(Data in this exercise)

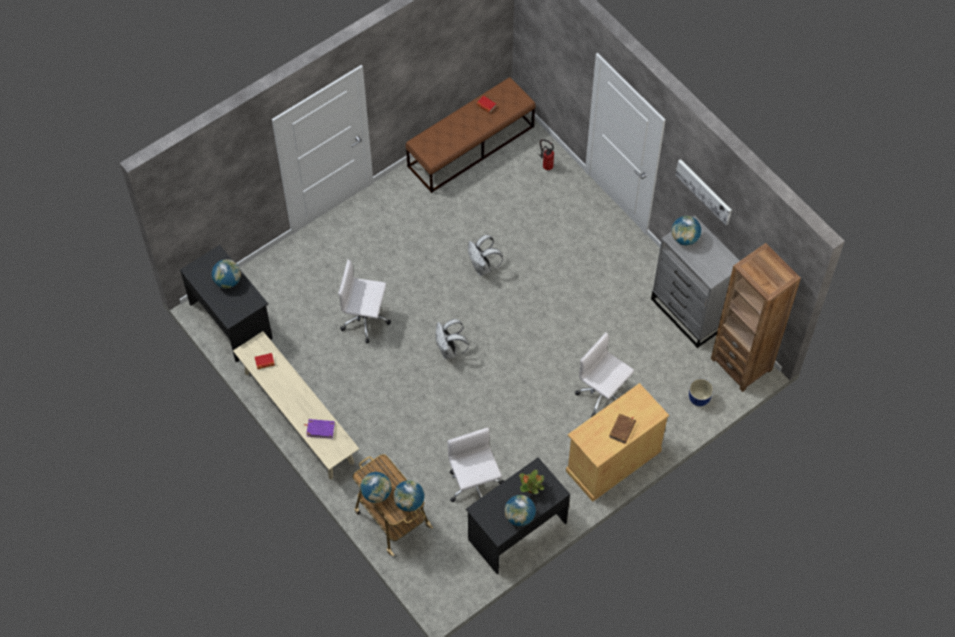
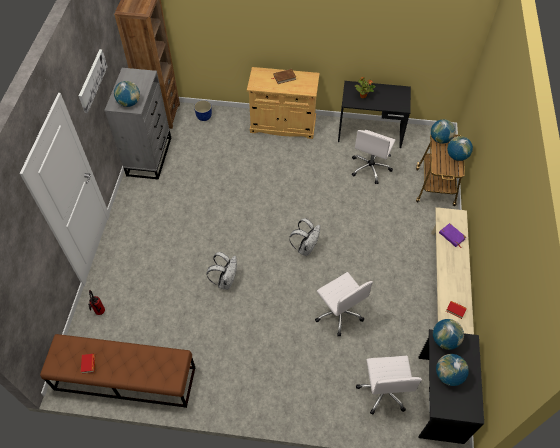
camera: 135 degrees left, 5 degrees down
globe [504,495,536,526] -> globe moved to [433,319,464,350]
white office chair [575,332,634,417] -> white office chair moved to [356,356,422,415]

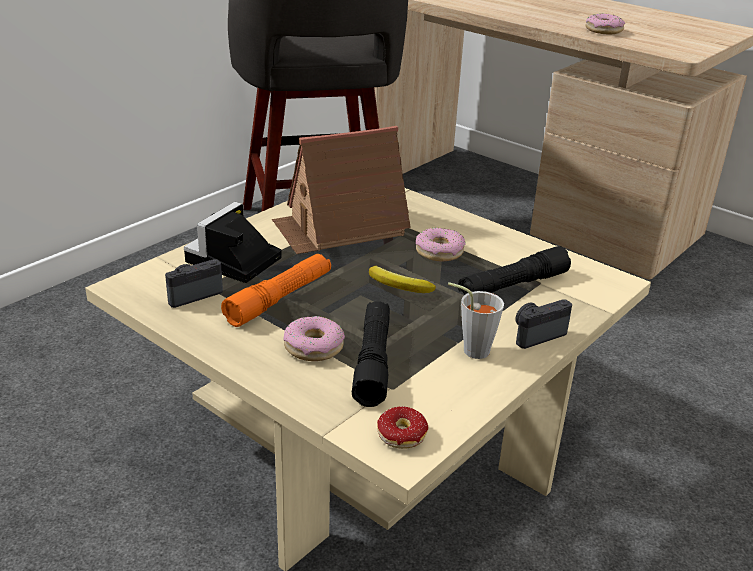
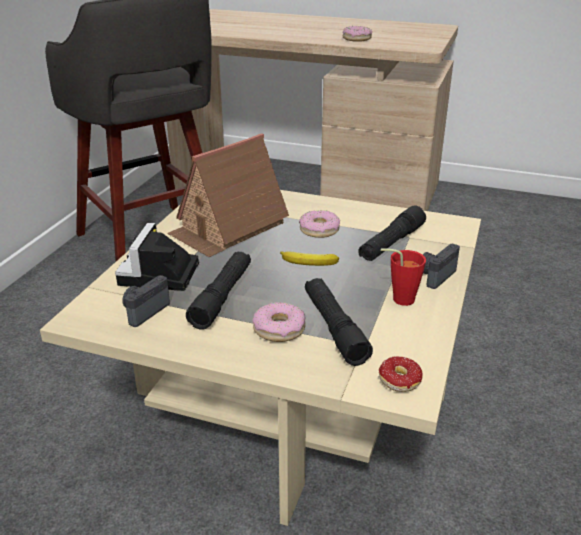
camera: 20 degrees left, 0 degrees up
orange flashlight [221,254,331,327] -> black flashlight [186,252,251,330]
grey cup [448,282,504,359] -> red cup [381,248,426,306]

(End Data in this exercise)

| Problem description |
Every line of the data above should be returned exactly, with the pictures removed.

| Solved exercise |
camera: 135 degrees left, 5 degrees down
globe [504,495,536,526] -> globe moved to [433,319,464,350]
white office chair [575,332,634,417] -> white office chair moved to [356,356,422,415]

camera: 20 degrees left, 0 degrees up
orange flashlight [221,254,331,327] -> black flashlight [186,252,251,330]
grey cup [448,282,504,359] -> red cup [381,248,426,306]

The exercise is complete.